• _Work item_
Return exactly the lines that run from the one containing "你的新的紅的不行，是不是原裝的！" to the end of the entries, with both ends included.

Start of Available data

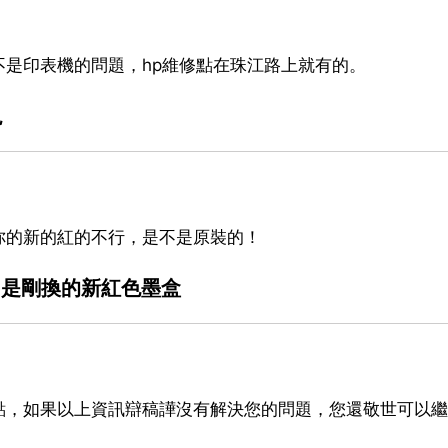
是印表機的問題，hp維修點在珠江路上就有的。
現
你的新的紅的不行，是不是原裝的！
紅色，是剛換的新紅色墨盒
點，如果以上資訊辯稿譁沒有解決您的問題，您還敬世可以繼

End of Available data

• _Answer to this task_
你的新的紅的不行，是不是原裝的！
紅色，是剛換的新紅色墨盒
點，如果以上資訊辯稿譁沒有解決您的問題，您還敬世可以繼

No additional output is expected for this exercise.